▸ **WHAT IS EXPECTED**
Render every line in the rows below as a Markdown table with the columns Line No. and Text, numbering the lines in order and leaving out any blank lines.

────────────────

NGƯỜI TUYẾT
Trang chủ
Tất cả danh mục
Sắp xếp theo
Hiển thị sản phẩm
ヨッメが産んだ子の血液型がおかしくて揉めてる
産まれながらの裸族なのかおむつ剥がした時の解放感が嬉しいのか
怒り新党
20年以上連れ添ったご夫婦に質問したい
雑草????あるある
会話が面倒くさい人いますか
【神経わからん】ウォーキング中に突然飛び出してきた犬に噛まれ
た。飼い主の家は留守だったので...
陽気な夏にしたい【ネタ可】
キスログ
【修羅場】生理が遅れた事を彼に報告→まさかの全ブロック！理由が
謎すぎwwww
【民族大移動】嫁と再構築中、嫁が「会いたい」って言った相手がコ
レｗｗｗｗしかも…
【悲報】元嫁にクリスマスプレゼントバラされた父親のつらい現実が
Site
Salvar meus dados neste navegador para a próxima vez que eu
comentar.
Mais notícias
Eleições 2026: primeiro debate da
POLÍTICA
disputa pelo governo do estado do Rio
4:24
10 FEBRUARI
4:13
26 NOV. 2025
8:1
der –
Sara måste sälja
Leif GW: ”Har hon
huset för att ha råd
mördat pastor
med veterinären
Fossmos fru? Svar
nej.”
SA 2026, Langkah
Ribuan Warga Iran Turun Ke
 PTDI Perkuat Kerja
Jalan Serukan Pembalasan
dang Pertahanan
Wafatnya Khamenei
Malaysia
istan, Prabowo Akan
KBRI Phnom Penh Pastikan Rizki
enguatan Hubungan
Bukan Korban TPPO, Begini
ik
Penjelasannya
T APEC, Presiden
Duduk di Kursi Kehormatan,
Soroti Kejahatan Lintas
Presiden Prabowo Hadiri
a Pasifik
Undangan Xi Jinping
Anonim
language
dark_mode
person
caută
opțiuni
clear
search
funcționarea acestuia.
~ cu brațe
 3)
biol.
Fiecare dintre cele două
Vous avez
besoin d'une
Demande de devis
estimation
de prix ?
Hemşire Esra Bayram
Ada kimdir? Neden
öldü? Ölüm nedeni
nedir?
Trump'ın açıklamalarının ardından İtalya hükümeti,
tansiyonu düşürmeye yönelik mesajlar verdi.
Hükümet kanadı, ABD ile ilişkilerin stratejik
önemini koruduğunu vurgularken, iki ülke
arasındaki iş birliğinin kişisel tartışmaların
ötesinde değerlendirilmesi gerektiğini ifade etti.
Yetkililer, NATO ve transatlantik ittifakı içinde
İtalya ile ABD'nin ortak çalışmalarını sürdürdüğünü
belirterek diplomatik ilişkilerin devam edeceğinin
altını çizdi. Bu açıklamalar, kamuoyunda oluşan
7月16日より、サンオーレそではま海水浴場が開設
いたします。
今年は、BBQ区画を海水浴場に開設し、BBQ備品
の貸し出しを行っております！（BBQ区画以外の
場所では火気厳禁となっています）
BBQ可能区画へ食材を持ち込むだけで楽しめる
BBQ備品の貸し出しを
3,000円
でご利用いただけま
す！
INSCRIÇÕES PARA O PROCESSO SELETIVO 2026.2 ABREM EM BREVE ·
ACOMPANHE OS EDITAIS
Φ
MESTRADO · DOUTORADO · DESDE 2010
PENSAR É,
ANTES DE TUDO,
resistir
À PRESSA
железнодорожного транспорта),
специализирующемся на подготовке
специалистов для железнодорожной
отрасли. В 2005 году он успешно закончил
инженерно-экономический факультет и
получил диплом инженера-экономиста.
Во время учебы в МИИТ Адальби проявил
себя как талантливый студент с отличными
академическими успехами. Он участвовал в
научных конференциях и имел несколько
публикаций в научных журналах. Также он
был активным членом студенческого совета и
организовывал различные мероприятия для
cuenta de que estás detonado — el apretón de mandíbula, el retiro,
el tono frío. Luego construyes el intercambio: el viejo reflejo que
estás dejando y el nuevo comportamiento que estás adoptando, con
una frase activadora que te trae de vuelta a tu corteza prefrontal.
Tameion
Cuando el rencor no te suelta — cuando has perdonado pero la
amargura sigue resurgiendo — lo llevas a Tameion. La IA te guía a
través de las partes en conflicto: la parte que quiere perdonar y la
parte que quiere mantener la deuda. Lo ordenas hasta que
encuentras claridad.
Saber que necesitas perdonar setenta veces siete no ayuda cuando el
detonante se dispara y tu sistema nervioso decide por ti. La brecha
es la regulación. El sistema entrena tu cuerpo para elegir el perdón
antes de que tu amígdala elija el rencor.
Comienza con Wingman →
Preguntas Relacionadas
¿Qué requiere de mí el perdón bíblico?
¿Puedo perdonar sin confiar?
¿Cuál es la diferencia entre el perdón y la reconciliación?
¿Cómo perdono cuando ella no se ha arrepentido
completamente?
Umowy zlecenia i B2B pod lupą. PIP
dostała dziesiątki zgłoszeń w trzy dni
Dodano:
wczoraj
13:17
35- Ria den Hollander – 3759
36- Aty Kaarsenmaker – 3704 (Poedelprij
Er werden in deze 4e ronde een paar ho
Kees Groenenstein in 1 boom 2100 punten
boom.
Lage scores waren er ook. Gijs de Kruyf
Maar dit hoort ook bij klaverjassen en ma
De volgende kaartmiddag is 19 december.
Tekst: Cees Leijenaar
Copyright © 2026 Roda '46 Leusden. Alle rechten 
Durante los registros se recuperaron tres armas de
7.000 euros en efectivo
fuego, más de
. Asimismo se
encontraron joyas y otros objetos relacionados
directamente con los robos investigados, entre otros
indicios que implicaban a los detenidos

────────────────

▸ **YOUR RESPONSE**
| Line No. | Text |
|---|---|
| 1 | NGƯỜI TUYẾT |
| 2 | Trang chủ |
| 3 | Tất cả danh mục |
| 4 | Sắp xếp theo |
| 5 | Hiển thị sản phẩm |
| 6 | ヨッメが産んだ子の血液型がおかしくて揉めてる |
| 7 | 産まれながらの裸族なのかおむつ剥がした時の解放感が嬉しいのか |
| 8 | 怒り新党 |
| 9 | 20年以上連れ添ったご夫婦に質問したい |
| 10 | 雑草????あるある |
| 11 | 会話が面倒くさい人いますか |
| 12 | 【神経わからん】ウォーキング中に突然飛び出してきた犬に噛まれ |
| 13 | た。飼い主の家は留守だったので... |
| 14 | 陽気な夏にしたい【ネタ可】 |
| 15 | キスログ |
| 16 | 【修羅場】生理が遅れた事を彼に報告→まさかの全ブロック！理由が |
| 17 | 謎すぎwwww |
| 18 | 【民族大移動】嫁と再構築中、嫁が「会いたい」って言った相手がコ |
| 19 | レｗｗｗｗしかも… |
| 20 | 【悲報】元嫁にクリスマスプレゼントバラされた父親のつらい現実が |
| 21 | Site |
| 22 | Salvar meus dados neste navegador para a próxima vez que eu |
| 23 | comentar. |
| 24 | Mais notícias |
| 25 | Eleições 2026: primeiro debate da |
| 26 | POLÍTICA |
| 27 | disputa pelo governo do estado do Rio |
| 28 | 4:24 |
| 29 | 10 FEBRUARI |
| 30 | 4:13 |
| 31 | 26 NOV. 2025 |
| 32 | 8:1 |
| 33 | der – |
| 34 | Sara måste sälja |
| 35 | Leif GW: ”Har hon |
| 36 | huset för att ha råd |
| 37 | mördat pastor |
| 38 | med veterinären |
| 39 | Fossmos fru? Svar |
| 40 | nej.” |
| 41 | SA 2026, Langkah |
| 42 | Ribuan Warga Iran Turun Ke |
| 43 |  PTDI Perkuat Kerja |
| 44 | Jalan Serukan Pembalasan |
| 45 | dang Pertahanan |
| 46 | Wafatnya Khamenei |
| 47 | Malaysia |
| 48 | istan, Prabowo Akan |
| 49 | KBRI Phnom Penh Pastikan Rizki |
| 50 | enguatan Hubungan |
| 51 | Bukan Korban TPPO, Begini |
| 52 | ik |
| 53 | Penjelasannya |
| 54 | T APEC, Presiden |
| 55 | Duduk di Kursi Kehormatan, |
| 56 | Soroti Kejahatan Lintas |
| 57 | Presiden Prabowo Hadiri |
| 58 | a Pasifik |
| 59 | Undangan Xi Jinping |
| 60 | Anonim |
| 61 | language |
| 62 | dark_mode |
| 63 | person |
| 64 | caută |
| 65 | opțiuni |
| 66 | clear |
| 67 | search |
| 68 | funcționarea acestuia. |
| 69 | ~ cu brațe |
| 70 |  3) |
| 71 | biol. |
| 72 | Fiecare dintre cele două |
| 73 | Vous avez |
| 74 | besoin d'une |
| 75 | Demande de devis |
| 76 | estimation |
| 77 | de prix ? |
| 78 | Hemşire Esra Bayram |
| 79 | Ada kimdir? Neden |
| 80 | öldü? Ölüm nedeni |
| 81 | nedir? |
| 82 | Trump'ın açıklamalarının ardından İtalya hükümeti, |
| 83 | tansiyonu düşürmeye yönelik mesajlar verdi. |
| 84 | Hükümet kanadı, ABD ile ilişkilerin stratejik |
| 85 | önemini koruduğunu vurgularken, iki ülke |
| 86 | arasındaki iş birliğinin kişisel tartışmaların |
| 87 | ötesinde değerlendirilmesi gerektiğini ifade etti. |
| 88 | Yetkililer, NATO ve transatlantik ittifakı içinde |
| 89 | İtalya ile ABD'nin ortak çalışmalarını sürdürdüğünü |
| 90 | belirterek diplomatik ilişkilerin devam edeceğinin |
| 91 | altını çizdi. Bu açıklamalar, kamuoyunda oluşan |
| 92 | 7月16日より、サンオーレそではま海水浴場が開設 |
| 93 | いたします。 |
| 94 | 今年は、BBQ区画を海水浴場に開設し、BBQ備品 |
| 95 | の貸し出しを行っております！（BBQ区画以外の |
| 96 | 場所では火気厳禁となっています） |
| 97 | BBQ可能区画へ食材を持ち込むだけで楽しめる |
| 98 | BBQ備品の貸し出しを |
| 99 | 3,000円 |
| 100 | でご利用いただけま |
| 101 | す！ |
| 102 | INSCRIÇÕES PARA O PROCESSO SELETIVO 2026.2 ABREM EM BREVE · |
| 103 | ACOMPANHE OS EDITAIS |
| 104 | Φ |
| 105 | MESTRADO · DOUTORADO · DESDE 2010 |
| 106 | PENSAR É, |
| 107 | ANTES DE TUDO, |
| 108 | resistir |
| 109 | À PRESSA |
| 110 | железнодорожного транспорта), |
| 111 | специализирующемся на подготовке |
| 112 | специалистов для железнодорожной |
| 113 | отрасли. В 2005 году он успешно закончил |
| 114 | инженерно-экономический факультет и |
| 115 | получил диплом инженера-экономиста. |
| 116 | Во время учебы в МИИТ Адальби проявил |
| 117 | себя как талантливый студент с отличными |
| 118 | академическими успехами. Он участвовал в |
| 119 | научных конференциях и имел несколько |
| 120 | публикаций в научных журналах. Также он |
| 121 | был активным членом студенческого совета и |
| 122 | организовывал различные мероприятия для |
| 123 | cuenta de que estás detonado — el apretón de mandíbula, el retiro, |
| 124 | el tono frío. Luego construyes el intercambio: el viejo reflejo que |
| 125 | estás dejando y el nuevo comportamiento que estás adoptando, con |
| 126 | una frase activadora que te trae de vuelta a tu corteza prefrontal. |
| 127 | Tameion |
| 128 | Cuando el rencor no te suelta — cuando has perdonado pero la |
| 129 | amargura sigue resurgiendo — lo llevas a Tameion. La IA te guía a |
| 130 | través de las partes en conflicto: la parte que quiere perdonar y la |
| 131 | parte que quiere mantener la deuda. Lo ordenas hasta que |
| 132 | encuentras claridad. |
| 133 | Saber que necesitas perdonar setenta veces siete no ayuda cuando el |
| 134 | detonante se dispara y tu sistema nervioso decide por ti. La brecha |
| 135 | es la regulación. El sistema entrena tu cuerpo para elegir el perdón |
| 136 | antes de que tu amígdala elija el rencor. |
| 137 | Comienza con Wingman → |
| 138 | Preguntas Relacionadas |
| 139 | ¿Qué requiere de mí el perdón bíblico? |
| 140 | ¿Puedo perdonar sin confiar? |
| 141 | ¿Cuál es la diferencia entre el perdón y la reconciliación? |
| 142 | ¿Cómo perdono cuando ella no se ha arrepentido |
| 143 | completamente? |
| 144 | Umowy zlecenia i B2B pod lupą. PIP |
| 145 | dostała dziesiątki zgłoszeń w trzy dni |
| 146 | Dodano: |
| 147 | wczoraj |
| 148 | 13:17 |
| 149 | 35- Ria den Hollander – 3759 |
| 150 | 36- Aty Kaarsenmaker – 3704 (Poedelprij |
| 151 | Er werden in deze 4e ronde een paar ho |
| 152 | Kees Groenenstein in 1 boom 2100 punten |
| 153 | boom. |
| 154 | Lage scores waren er ook. Gijs de Kruyf |
| 155 | Maar dit hoort ook bij klaverjassen en ma |
| 156 | De volgende kaartmiddag is 19 december. |
| 157 | Tekst: Cees Leijenaar |
| 158 | Copyright © 2026 Roda '46 Leusden. Alle rechten  |
| 159 | Durante los registros se recuperaron tres armas de |
| 160 | 7.000 euros en efectivo |
| 161 | fuego, más de |
| 162 | . Asimismo se |
| 163 | encontraron joyas y otros objetos relacionados |
| 164 | directamente con los robos investigados, entre otros |
| 165 | indicios que implicaban a los detenidos |